Camus brosse les grands traits de ce qu’on est tenté de considérer comme une philosophie méditerranéenne et celle-ci serait d’abord grecque. Ce serait celle de la beauté se coulant dans des moules, contenue par des rivages et des seuils : « La pensée grecque s’est toujours retranchée sur l’idée de limite.
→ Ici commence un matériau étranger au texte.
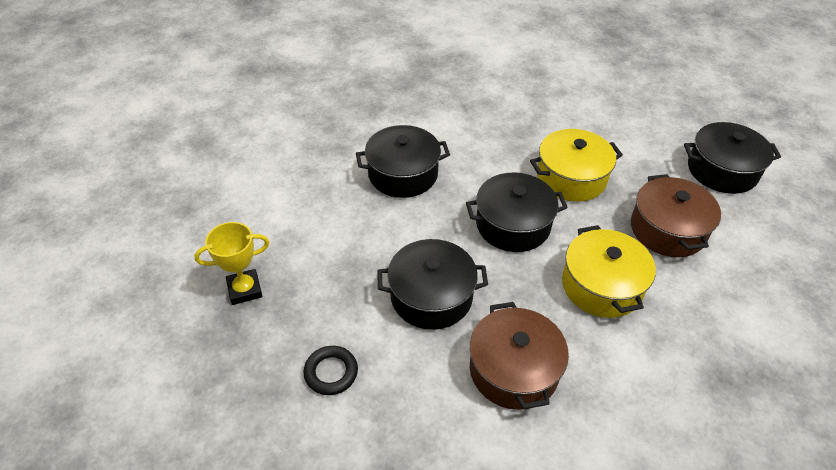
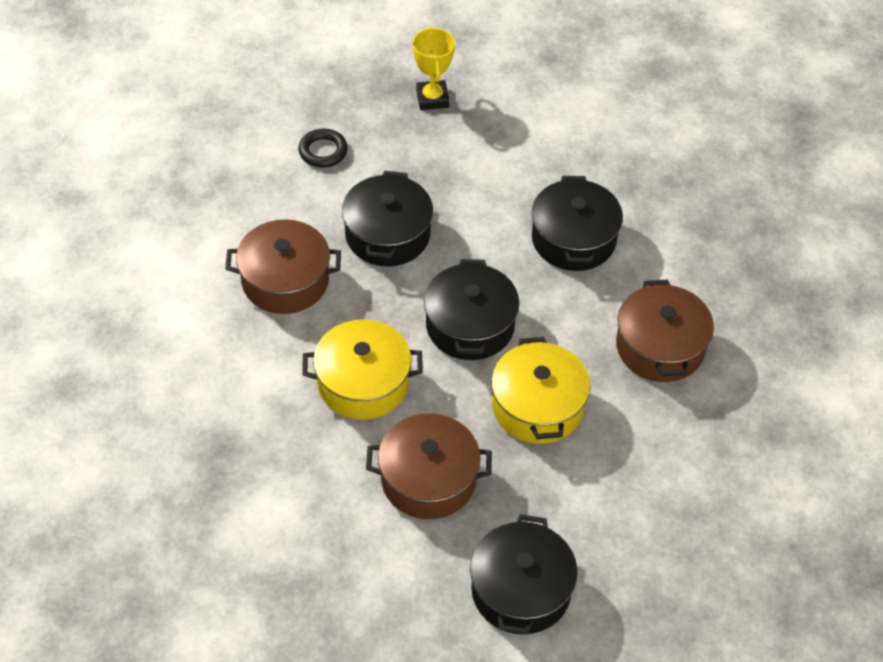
camera: 100 degrees right, 5 degrees up
none -> brown pot [616,280,714,382]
Elle n’a rien poussé à bout, ni le sacré, ni la raison, parce qu’elle n’a rien nié, ni le sacré ni la raison » (A. Camus, « L’exil d’Hélène », « L’Eté », p. 133). Elle est allergique aux convulsions, de toutes sortes, qu’elles soient à la démesure de Dieu ou de l’Homme. Camus donne ses coordonnées : « la nature, la mer, la colline, la méditation des soirs ». Il dénonce le pouvoir, l’emprise, la volonté : « L’ignorance reconnue, le refus du fanatisme, les bornes du monde et de l’homme, le visage aimé, la beauté enfin. » C’était un artiste pudique – méditerranéen – de l’amour. Il a connu ses enchantements et ses désenchantements, ses extases et ses arrachements. C’était un grand amoureux parce que c’était le fils prodige d’une mère qu’il vénérait.